PROBLEM REQUIREMENTS:
Each line of the data below that includes the string "down" must be copied.

TASK INPUT:
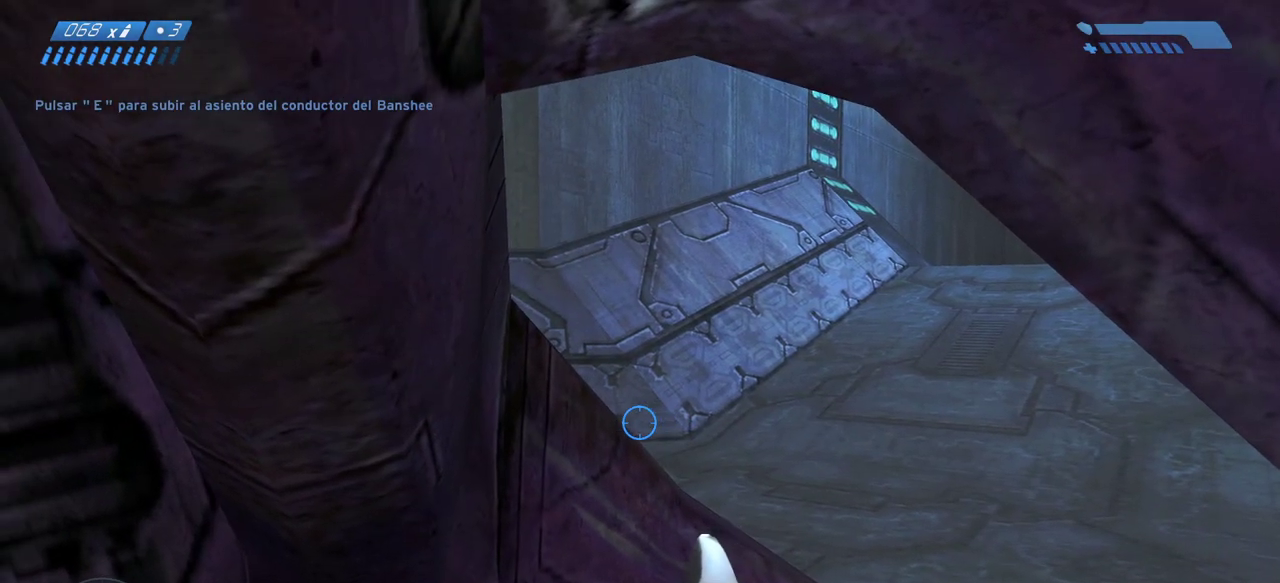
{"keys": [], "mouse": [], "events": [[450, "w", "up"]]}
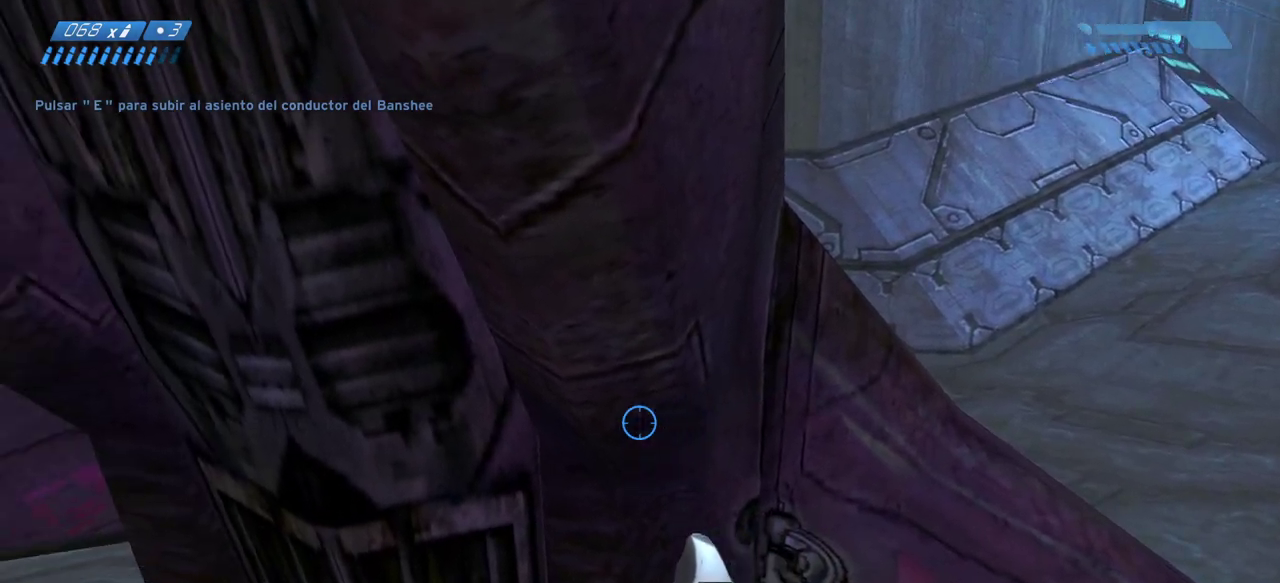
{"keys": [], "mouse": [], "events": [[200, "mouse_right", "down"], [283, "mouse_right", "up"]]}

==

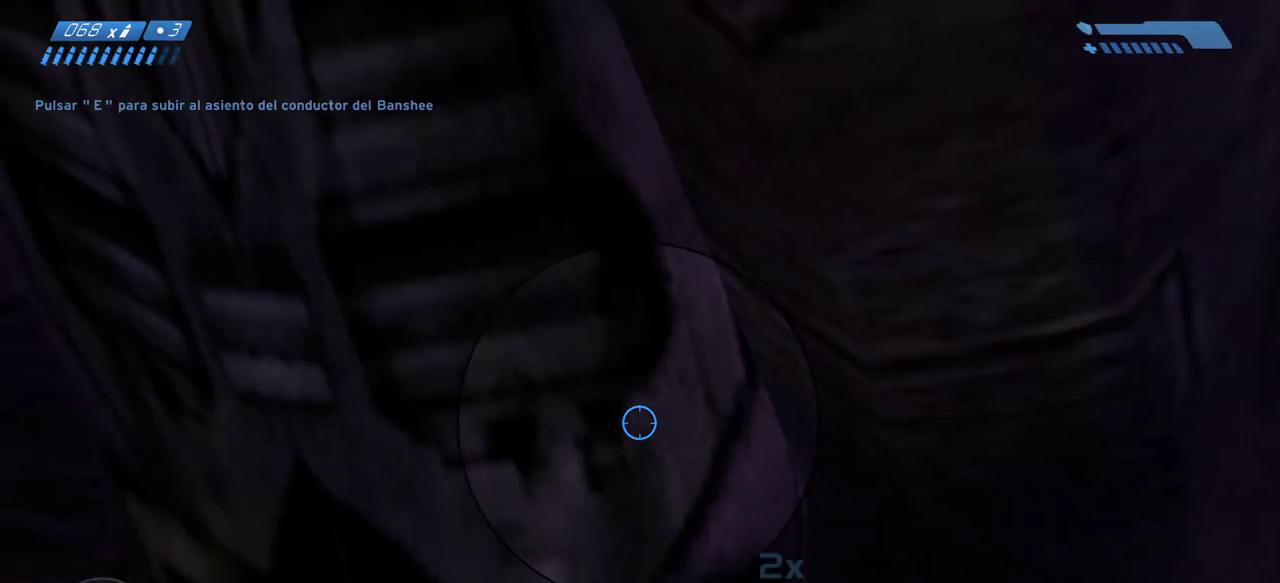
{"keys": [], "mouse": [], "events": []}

==

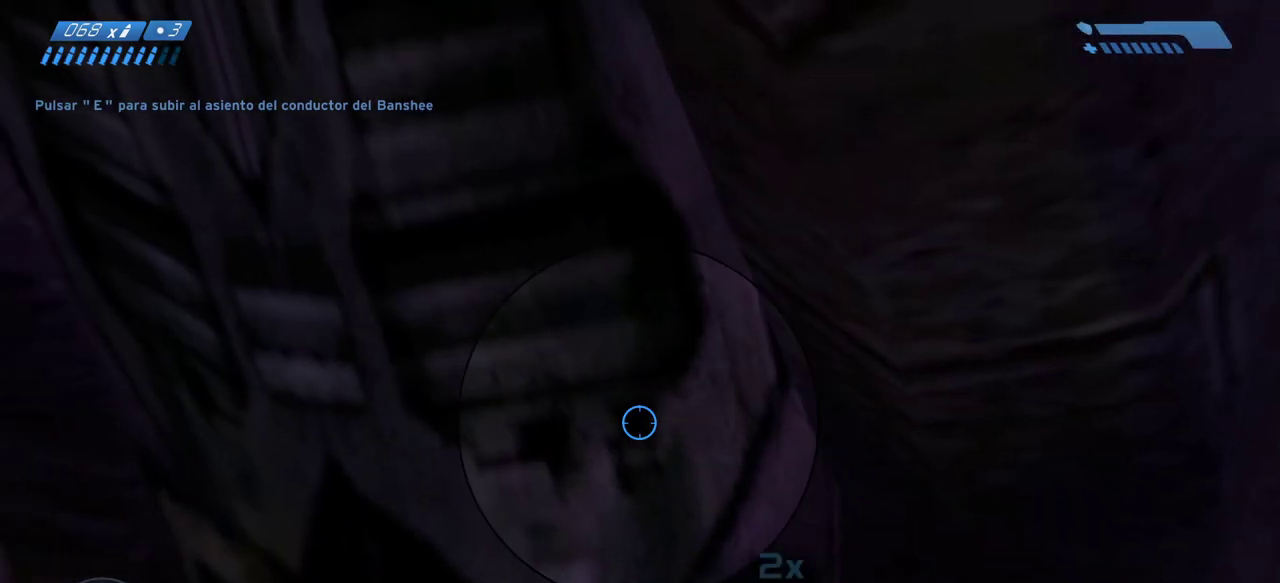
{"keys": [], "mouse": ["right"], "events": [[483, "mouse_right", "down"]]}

SOLVED EXERCISE:
{"keys": [], "mouse": [], "events": [[200, "mouse_right", "down"], [283, "mouse_right", "up"]]}
{"keys": [], "mouse": ["right"], "events": [[483, "mouse_right", "down"]]}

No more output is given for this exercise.